The timings above benchmark the data processing time (i.e. total time needed to transform an unstructured grid into a format that is able to be
rendered). Actual visualization times will vary depending on choices in parameters.
A detailed benchmark of total visualization times (i.e. data processing and rendering to screen) will be added to this notebook in the future.
Polygon vs Point Rasters
Both the Polygon and Point notebooks showed off how these elements could be rasterizer.
Global
For certain visualization workflows, one may only be interested in observing the global trends of a data variable.
uxds['relhum_200hPa'][0].plot.rasterize(method='polygon',
width=1000, height=500, exclude_antimeridian=True,
clim=clim,
title="Global Polygon Raster")
uxds['relhum_200hPa'][0].plot.rasterize(method='point',
width=1000,
height=500,
clim=clim,
title="Global Point Raster")
We can see that both the Polygon and Point Rasters capture the global trend of our data variable.
Regional
However, it’s also common to zoom into a region of interested (i.e. Continental United States, Europe, etc.) to observe how a data variable acts on these more refined regions.
uxds['relhum_200hPa'][0].plot.rasterize(method='polygon',
width=1000,
height=500,
exclude_antimeridian=True,
dynamic=False,
xlim=(-68, -60),
ylim=(-71, -66),
clim=clim,
title="Regional Polygon Raster")
uxds['relhum_200hPa'][0].plot.rasterize(method='point',
width=1000,
height=500,
dynamic=False,
xlim=(-68, -60),
ylim=(-71, -66),
clim=clim,
title="Regional Point Raster")
Without specifying any additional parameters, both the Polygon and Point rasters look identical.

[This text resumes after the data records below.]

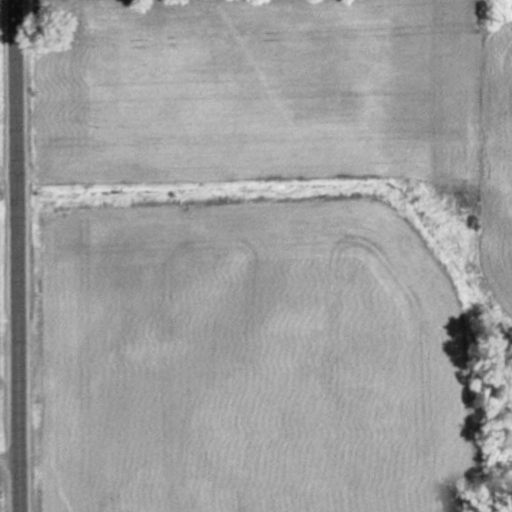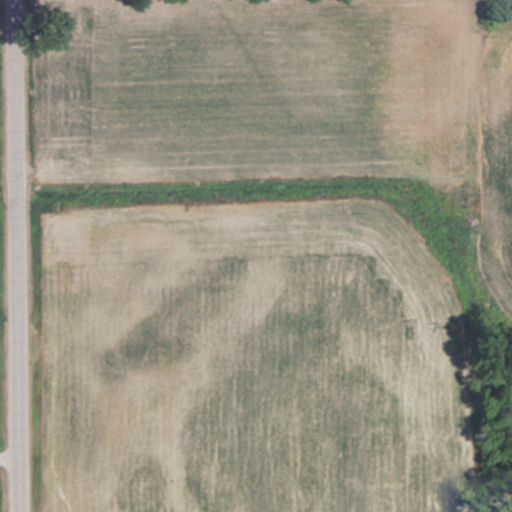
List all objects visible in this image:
road: (13, 256)
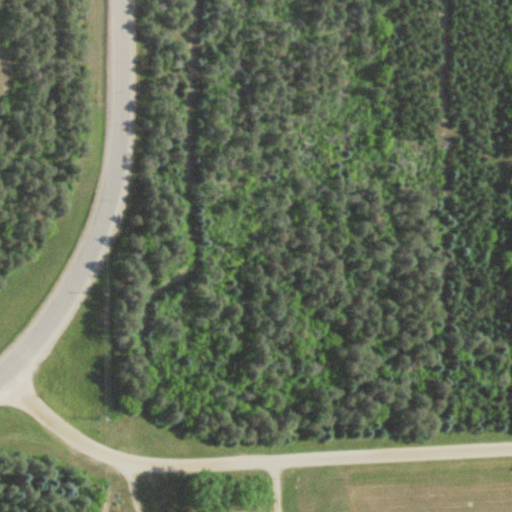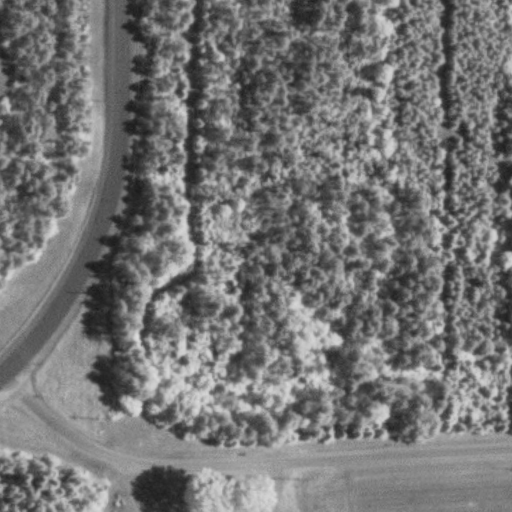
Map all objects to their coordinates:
road: (106, 203)
road: (0, 375)
road: (242, 455)
road: (280, 483)
road: (137, 486)
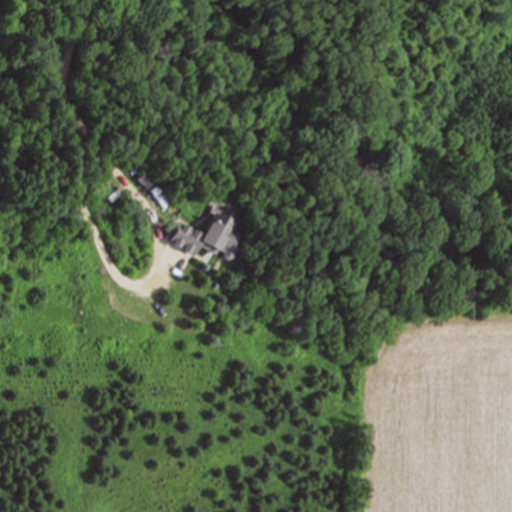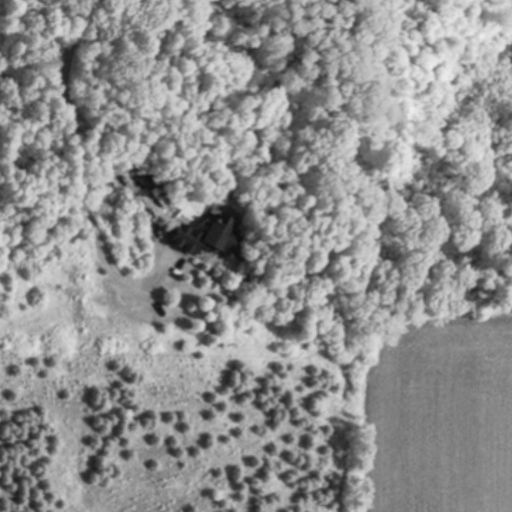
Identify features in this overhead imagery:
building: (198, 238)
crop: (443, 421)
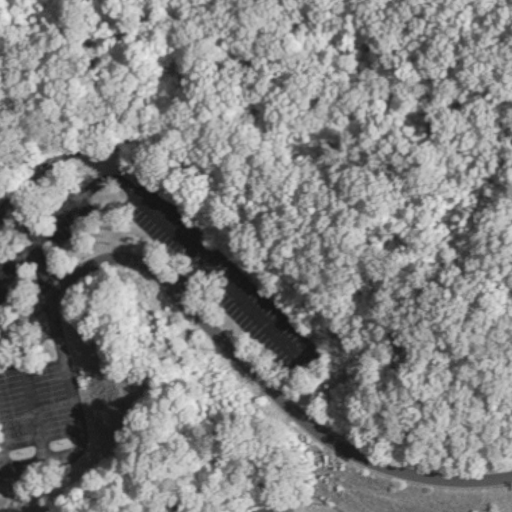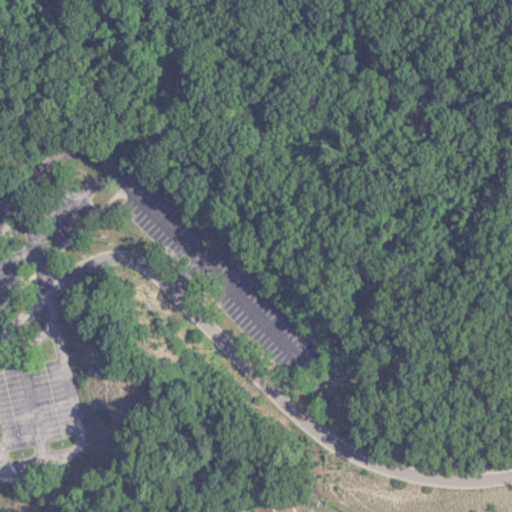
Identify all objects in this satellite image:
road: (3, 215)
road: (35, 243)
road: (17, 258)
road: (99, 261)
building: (275, 506)
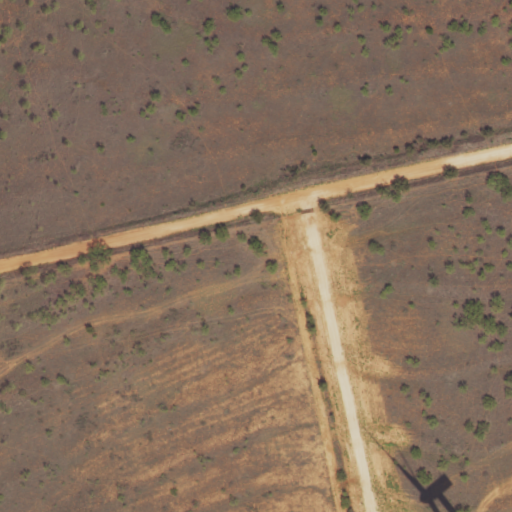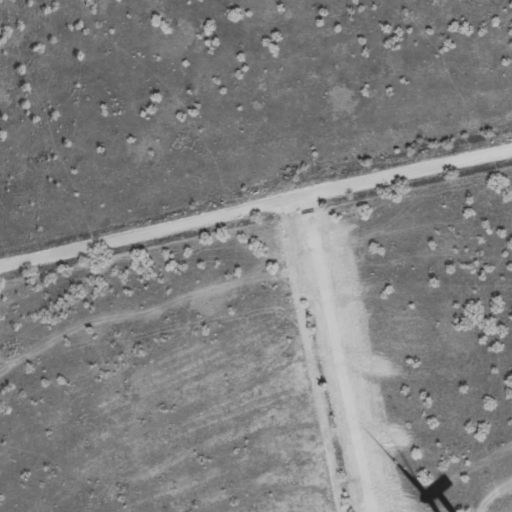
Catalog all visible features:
road: (256, 210)
road: (337, 355)
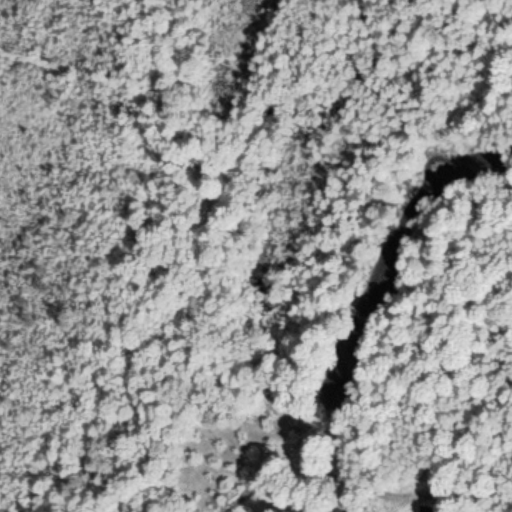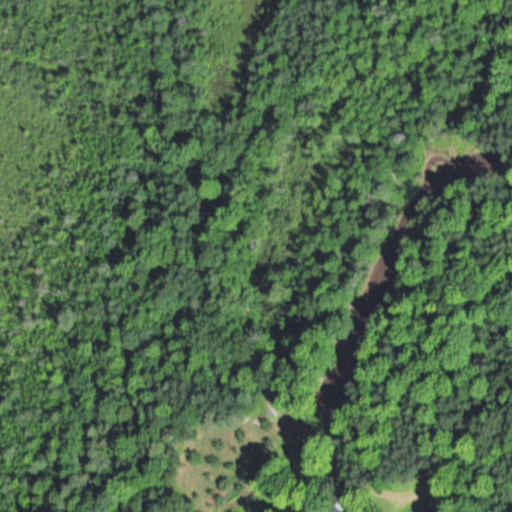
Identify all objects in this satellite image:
road: (452, 473)
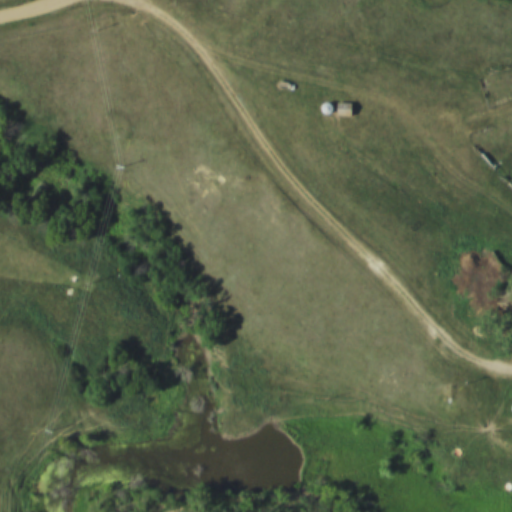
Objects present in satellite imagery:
road: (34, 14)
building: (339, 110)
road: (308, 200)
building: (509, 403)
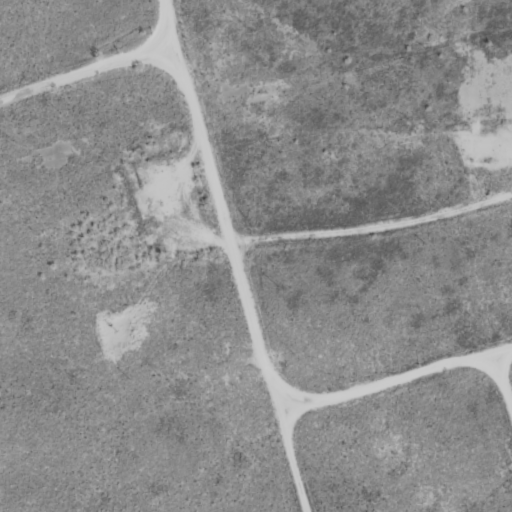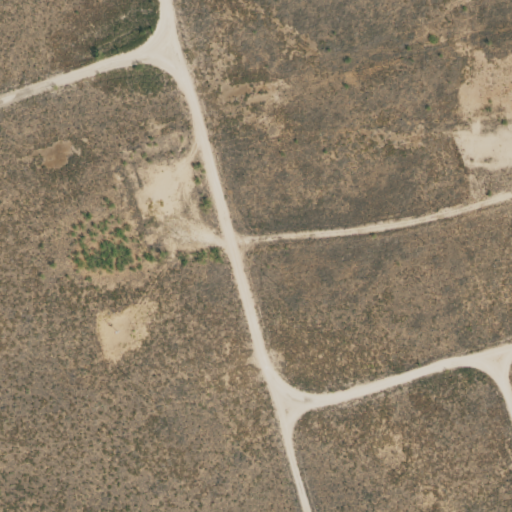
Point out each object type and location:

However, setting the parameter dynamic=True
, which dynamically performs the rasterization operations as we zoom and pan across a plot, we can start to see the differences between both types of plots.
uxds['relhum_200hPa'][0].plot.rasterize(method='polygon',
width=1000,
height=500,
exclude_antimeridian=True,
dynamic=True, xlim=(-68, -60),
ylim=(-71, -66),
clim=clim,
title="Regional Polygon Raster (Dynamic)")
uxds['relhum_200hPa'][0].plot.rasterize(method='point',
width=1000,
height=500,
dynamic=True, xlim=(-68, -60),
ylim=(-71, -66),
clim=clim,
title="Regional Point Raster (Dynamic)")
The Polygon Raster can be zoomed in indefinitely, which is due to each polygon covering a region of our screen.
However, zooming in to our Point Rasters exposes how each point is still simply a pair of latitude and longitude coordinates, without any sense of area. After a certain point, there isn’t enough points to sample into a uniform looking raster image, and we are left with an approximation the individual points.
Zooming in even further with the Polygon Raster, we can start to see each individual cell, even at such a high resolution.